Commissioner Hagan contended he and Jones were not involved, despite being referenced as Public Officials 10 and 9, respectively, in the indictments.

"We have 90-some days left, and our intention is to fulfill our obligations as public officials," Hagan said.

"People who work for the Board of County Commissioners, except for Dimora, no one who has worked for the Board of County Commissioners has been indicted or brought in. These are good and decent people."

Two county officials whose duties have come to an end, at least temporarily, are judges Bridget McCafferty and Steven Terry.

McCafferty, suspended by law because of the felony indictment, said she may ask the Ohio Supreme Court to allow her to stay on the bench.

Terry, arrested in front of his wife and 13-year-old son, looked glum as he entered the courtroom, shoulders slumped forward, hands cuffed behind his back. He was the last of the eight defendants to be brought into the courtroom Wednesday.

He pleaded not guilty to a single count of conspiracy to commit mail fraud. He also agreed to bond terms that will have him taking a leave of absence from his duties until his case is resolved.

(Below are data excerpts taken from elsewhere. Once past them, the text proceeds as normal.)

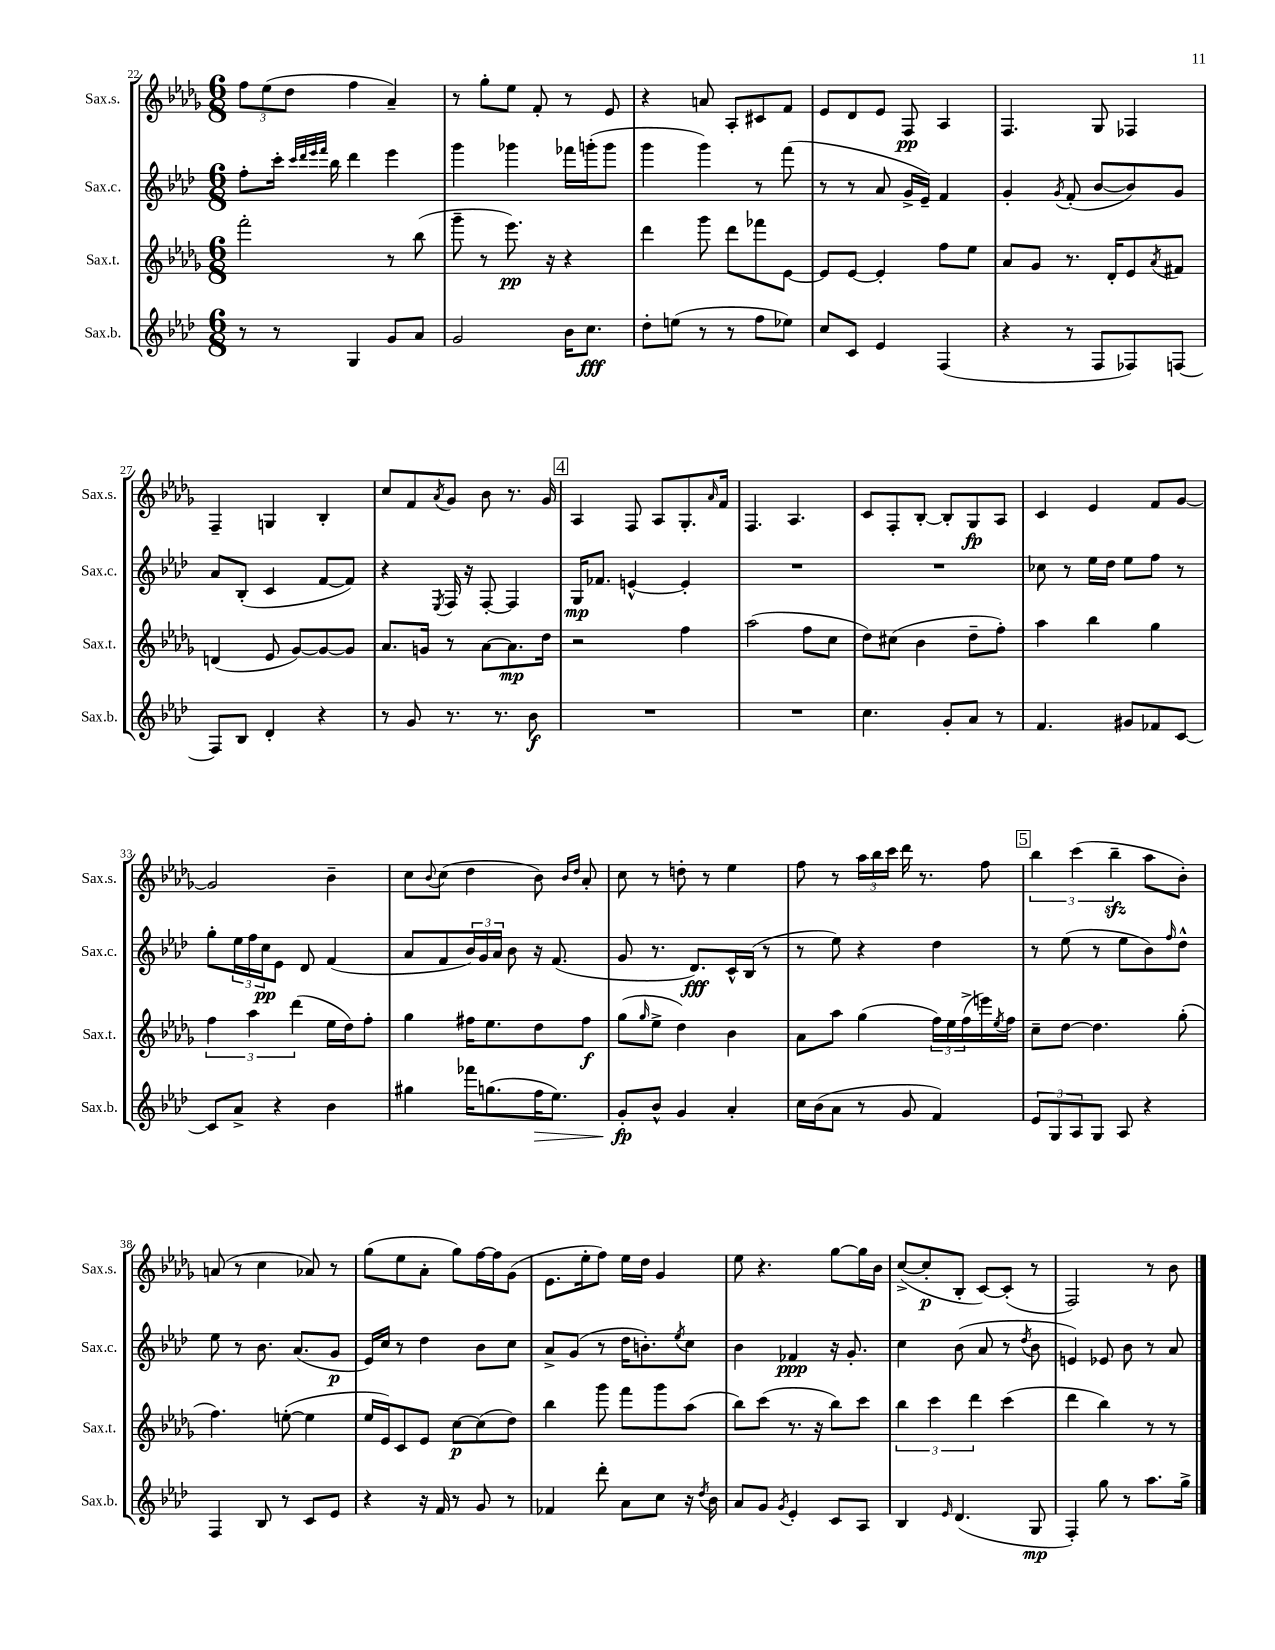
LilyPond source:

<<
\new StaffGroup <<
\new Staff = "s0" \with { instrumentName = "Sax.s." shortInstrumentName = "Sax.s." } {
    \clef treble \key des \major \numericTimeSignature \time 6/8
    \tuplet 3/2 { f''8 ees''8( des''8 } f''4 aes'4--) |
    r8 ges''8-. ees''8 f'8-. r8 ees'8 |
    r4 a'8 aes8-. cis'8 f'8 |
    ees'8 des'8 ees'8 f8\pp aes4 |
    f4. ges8 fes4 |
    f4-- g4 bes4-. |
    c''8 f'8 \acciaccatura { aes'8 } ges'8 bes'8 r8. ges'16 |
    \mark \markup { \box "4" } aes4 f8 aes8 ges8.-. \grace { aes'16 } f'16 |
    f4. aes4. |
    c'8 f8-. bes8~-. bes8-. ges8\fp aes8 |
    c'4 ees'4 f'8 ges'8~ |
    ges'2 bes'4-- |
    c''8 \appoggiatura { bes'8 } c''8( des''4 bes'8) \grace { bes'16 des''16 } aes'8-. |
    c''8 r8 d''8-. r8 ees''4 |
    f''8 r8 \tuplet 3/2 { aes''16 bes''16 c'''16 } des'''16 r8. f''8 |
    \mark \markup { \box "5" } \tuplet 3/2 { bes''4 c'''4( bes''4--\sfz } aes''8 bes'8-.) |
    a'8( r8 c''4 aes'8) r8 |
    ges''8( ees''8 aes'8-. ges''8) f''16~ f''16 ges'8( |
    ees'8. ees''16-. f''8) ees''16 des''16 ges'4 |
    ees''8 r4. ges''8~ ges''16 bes'16 |
    c''8~->( c''8-.\p bes8-. c'8~) c'8-.( r8 |
    f2) r8 bes'8 \bar "|." |
}
\new Staff = "s1" \with { instrumentName = "Sax.c." shortInstrumentName = "Sax.c." } {
    \clef treble \key aes \major \numericTimeSignature \time 6/8
    f''8-. c'''16-. \grace { c'''32 des'''32 ees'''32 f'''32 } bes''16 des'''4 ees'''4 |
    g'''4 ges'''4 fes'''16 g'''16-.( g'''8 |
    g'''4 g'''4) r8 f'''8( |
    r8 r8 aes'8 g'16-> ees'16--) f'4 |
    g'4-. \acciaccatura { g'8 } f'8-.( bes'8~ bes'8) g'8 |
    aes'8 bes8-.( c'4 f'8~ f'8) |
    r4 \acciaccatura { ees8 } f16 r16 f8~-. f4 |
    \mark \markup { \box "4" } g16\mp fes'8. e'4~-^ e'4-. |
    R2. |
    R2. |
    ces''8 r8 ees''16 des''16 ees''8 f''8 r8 |
    g''8-. \tuplet 3/2 { ees''16 f''16 c''16\pp } ees'8 des'8 f'4( |
    aes'8 f'8 \tuplet 3/2 { bes'16) g'16 aes'16 } bes'8 r16 f'8.( |
    g'8 r8. des'8.\fff) c'16-^ bes16( r8 |
    r8 ees''8) r4 des''4 |
    \mark \markup { \box "5" } r8 ees''8( r8 ees''8 bes'8) \grace { f''16 } des''8-^ |
    ees''8 r8 bes'8. aes'8.( g'8\p |
    ees'16) c''16 r8 des''4 bes'8 c''8 |
    aes'8-> g'8( r8 des''16 b'8.-.) \acciaccatura { ees''8 } c''8 |
    bes'4 fes'4\ppp r16 g'8.-. |
    c''4 bes'8( aes'8 r8 \acciaccatura { des''8 } bes'8 |
    e'4) ees'8 bes'8 r8 aes'8 \bar "|." |
}
\new Staff = "s2" \with { instrumentName = "Sax.t." shortInstrumentName = "Sax.t." } {
    \clef treble \key des \major \numericTimeSignature \time 6/8
    f'''2-. r8 bes''8( |
    ges'''8-- r8 ees'''8.\pp) r16 r4 |
    des'''4 ges'''8 des'''8 fes'''8 ees'8~ |
    ees'8 ees'8~ ees'4-. f''8 ees''8 |
    aes'8 ges'8 r8. des'16-. ees'8 \acciaccatura { aes'8 } fis'8 |
    d'4( ees'8 ges'8~) ges'8~ ges'8 |
    aes'8. g'16 r8 aes'8~ aes'8.\mp des''16 |
    \mark \markup { \box "4" } r2 f''4 |
    aes''2( f''8 c''8 |
    des''8) cis''8( bes'4 des''8-- f''8-.) |
    aes''4 bes''4 ges''4 |
    \tuplet 3/2 { f''4 aes''4 des'''4( } ees''16 des''16) f''8-. |
    ges''4 fis''16 ees''8. des''8 fis''8\f |
    ges''8( \grace { ges''16 } ees''8-> des''4) bes'4 |
    aes'8 aes''8 ges''4( \tuplet 3/2 { f''16) ees''16 f''16->( } e'''16) \acciaccatura { ees''8 } f''16 |
    \mark \markup { \box "5" } c''8-- des''8~ des''4. ges''8-.( |
    f''4.) e''8~-.( e''4 |
    ees''16 ees'16) c'8 ees'8 c''8~\p c''8( des''8) |
    bes''4 ges'''8 f'''8 ges'''8 aes''8( |
    bes''8) c'''8( r8. r16 bes''8) c'''8 |
    \tuplet 3/2 { bes''4 c'''4 des'''4 } c'''4( |
    des'''4 bes''4) r8 r8 \bar "|." |
}
\new Staff = "s3" \with { instrumentName = "Sax.b." shortInstrumentName = "Sax.b." } {
    \clef treble \key aes \major \numericTimeSignature \time 6/8
    r8 r8 g4 g'8 aes'8 |
    g'2 bes'16 c''8.\fff |
    des''8-. e''8( r8 r8 f''8 ees''8) |
    c''8 c'8 ees'4 f4( |
    r4 r8 f8 fes8) f8~ |
    f8 bes8 des'4-. r4 |
    r8 g'8 r8. r8. bes'8\f |
    \mark \markup { \box "4" } R2. |
    R2. |
    c''4. g'8-. aes'8 r8 |
    f'4. gis'8 fes'8 c'8~ |
    c'8 aes'8-> r4 bes'4 |
    gis''4 fes'''16 g''8.( f''16\> ees''8.) |
    g'8-.\fp\! bes'8-^ g'4 aes'4-. |
    c''16 bes'16( aes'8 r8 g'8 f'4) |
    \mark \markup { \box "5" } \tuplet 3/2 { ees'8 g8 aes8 } g8 aes8 r4 |
    f4 bes8 r8 c'8 ees'8 |
    r4 r16 f'16 r8 g'8 r8 |
    fes'4 des'''8-. aes'8 c''8 r16 \acciaccatura { des''8 } bes'16 |
    aes'8 g'8 \acciaccatura { g'8 } ees'4-. c'8 aes8 |
    bes4 \grace { ees'16 } des'4.( g8\mp |
    f4-.) g''8 r8 aes''8. g''16-> \bar "|." |
}
>>
>>
\layout { \context { \Score currentBarNumber = #22 } }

The indictments also indicate there was an arrogant belief among the elected officials and businessmen implicated in the scandal that corruption could go on unchecked, and that they could get away with it all.

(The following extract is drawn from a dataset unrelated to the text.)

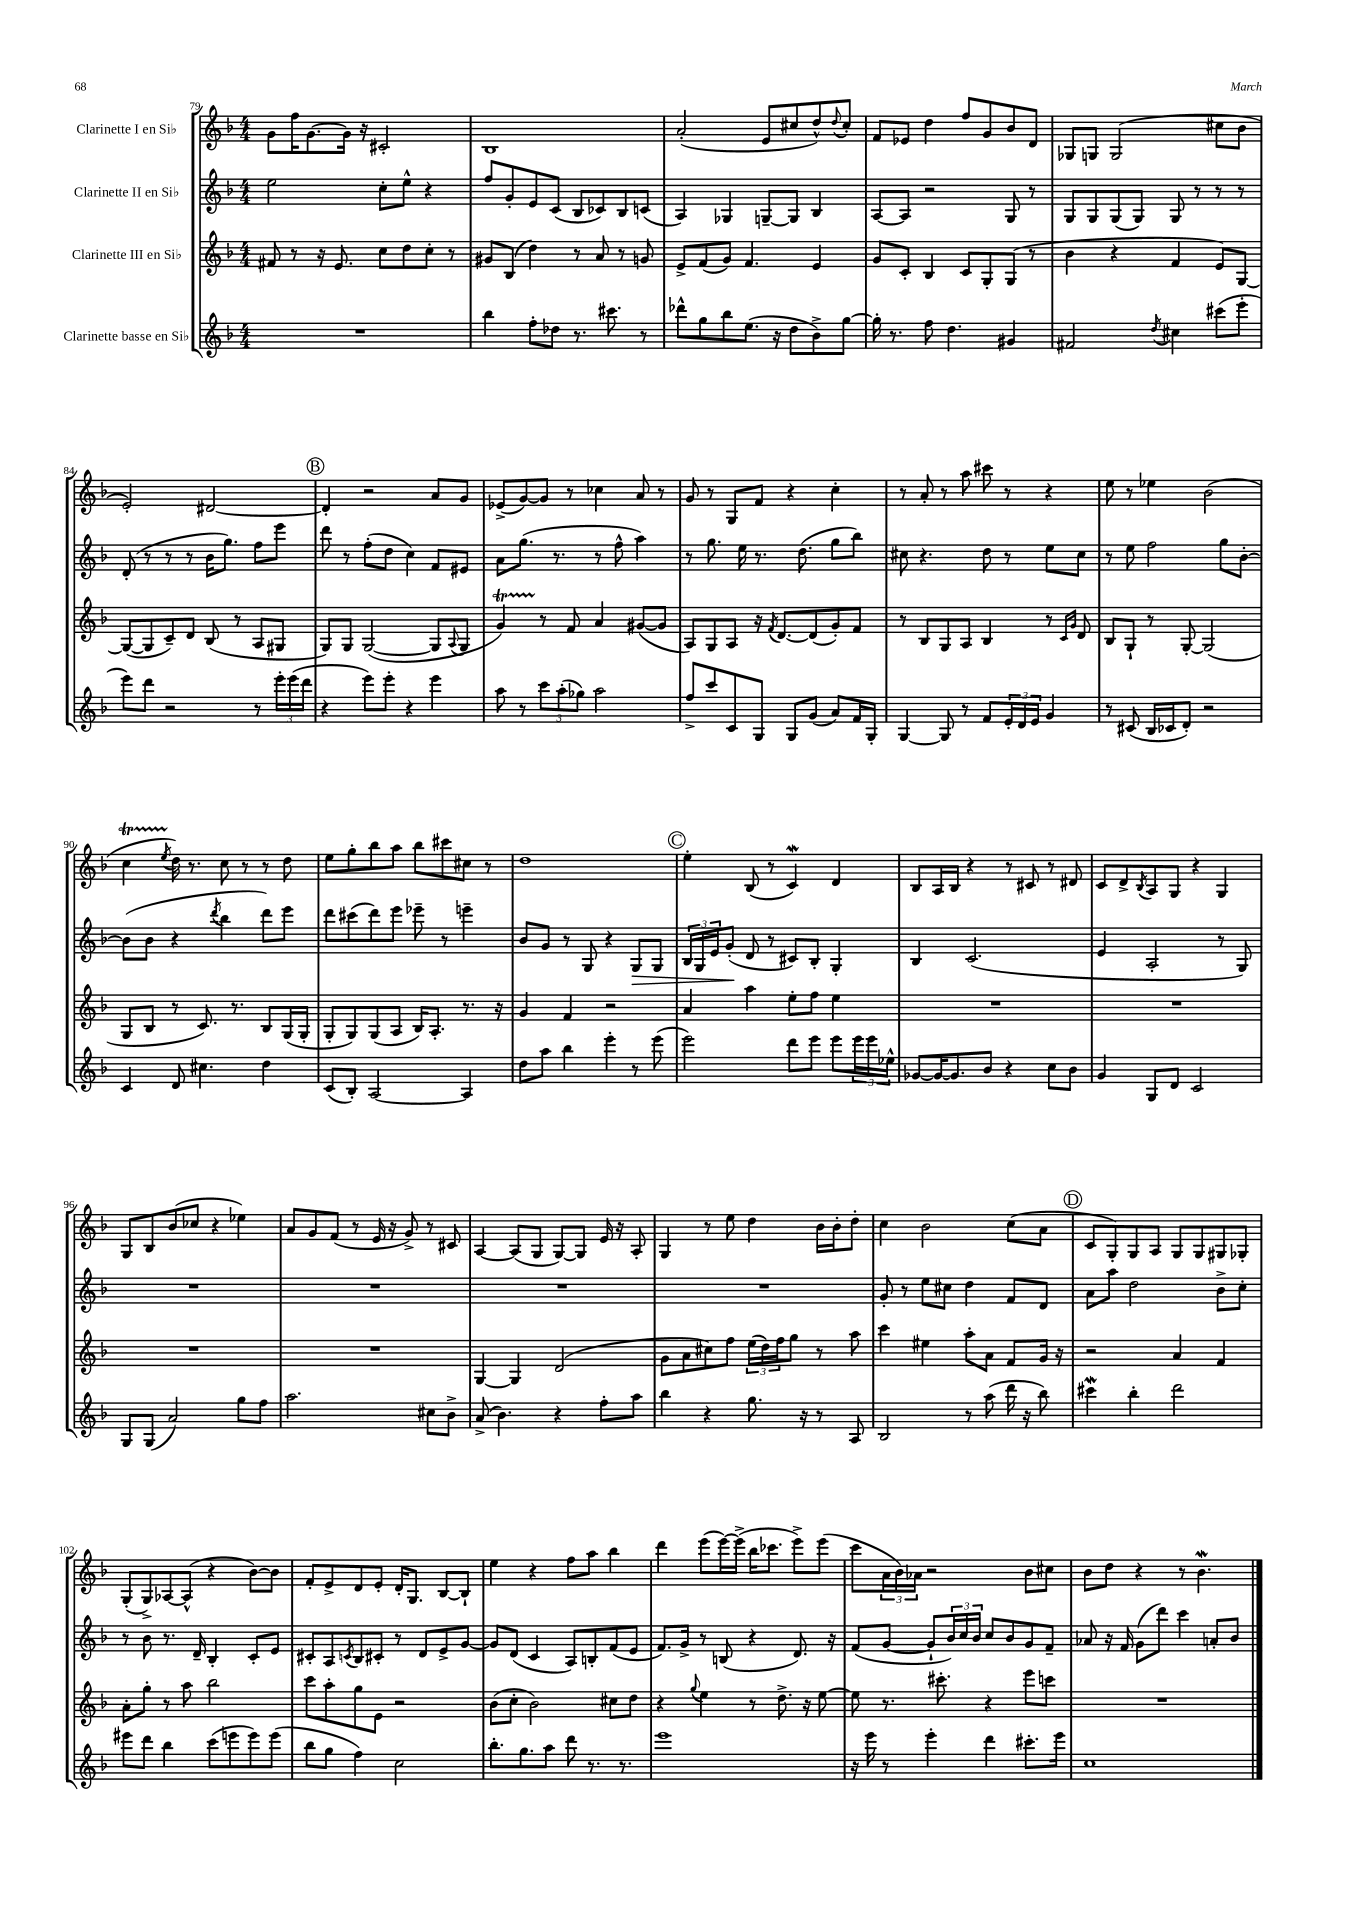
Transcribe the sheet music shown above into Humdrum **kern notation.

Two Dimora pals, then-DAS Construction executive Steven Pumper (who eventually pleaded guilty in the scandal) and auditor's office employee Michael D. Gabor (arrested Wednesday), even talked about creating a job for Dimora after he retired from politics, the indictment said.

They contemplated making Dimora a consultant to Green-Source Building Products, a company Pumper had an interest in, after the commissioner helped bring business to the Cleveland-based environmentally friendly building products firm, according to the indictment.

And after Dimora was tipped to a possible FBI investigation in May 2008, the indictment claims, Dimora told businessman Ferris Kleem, who admitted paying for a prostitute for Dimora the previous month during a trip to Las Vegas, that he was "always waiting for the other shoe to fall or drop."

Kleem told Dimora: "Everything is going to be good," and "don't worry too much."

But that was before the FBI took Dimora away in chains.